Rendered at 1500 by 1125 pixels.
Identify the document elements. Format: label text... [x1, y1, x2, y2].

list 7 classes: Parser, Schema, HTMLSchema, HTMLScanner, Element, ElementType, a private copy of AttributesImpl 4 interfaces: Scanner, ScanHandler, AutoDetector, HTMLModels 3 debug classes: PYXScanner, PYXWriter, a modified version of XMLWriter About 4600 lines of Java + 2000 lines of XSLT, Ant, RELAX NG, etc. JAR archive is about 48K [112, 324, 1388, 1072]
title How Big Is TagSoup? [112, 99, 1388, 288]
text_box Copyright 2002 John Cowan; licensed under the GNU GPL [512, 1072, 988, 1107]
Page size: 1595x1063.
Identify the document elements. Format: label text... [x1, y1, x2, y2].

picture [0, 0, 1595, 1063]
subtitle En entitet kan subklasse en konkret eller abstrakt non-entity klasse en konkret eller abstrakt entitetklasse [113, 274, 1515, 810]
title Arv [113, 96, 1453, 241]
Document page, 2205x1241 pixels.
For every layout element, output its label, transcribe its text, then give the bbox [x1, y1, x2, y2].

**WRITTEN REQUEST**
Copy the rows exactly as they appear, starting at the line containing "Page size: 1595x1063." and ending at the last line of the rows.

**RESULT OF THIS TASK**
Page size: 1595x1063.
Identify the document elements. Format: label text... [x1, y1, x2, y2].

picture [0, 0, 1595, 1063]
subtitle En entitet kan subklasse en konkret eller abstrakt non-entity klasse en konkret eller abstrakt entitetklasse [113, 274, 1515, 810]
title Arv [113, 96, 1453, 241]
Document page, 2205x1241 pixels.
For every layout element, output its label, transcribe its text, then give the bbox [x1, y1, x2, y2].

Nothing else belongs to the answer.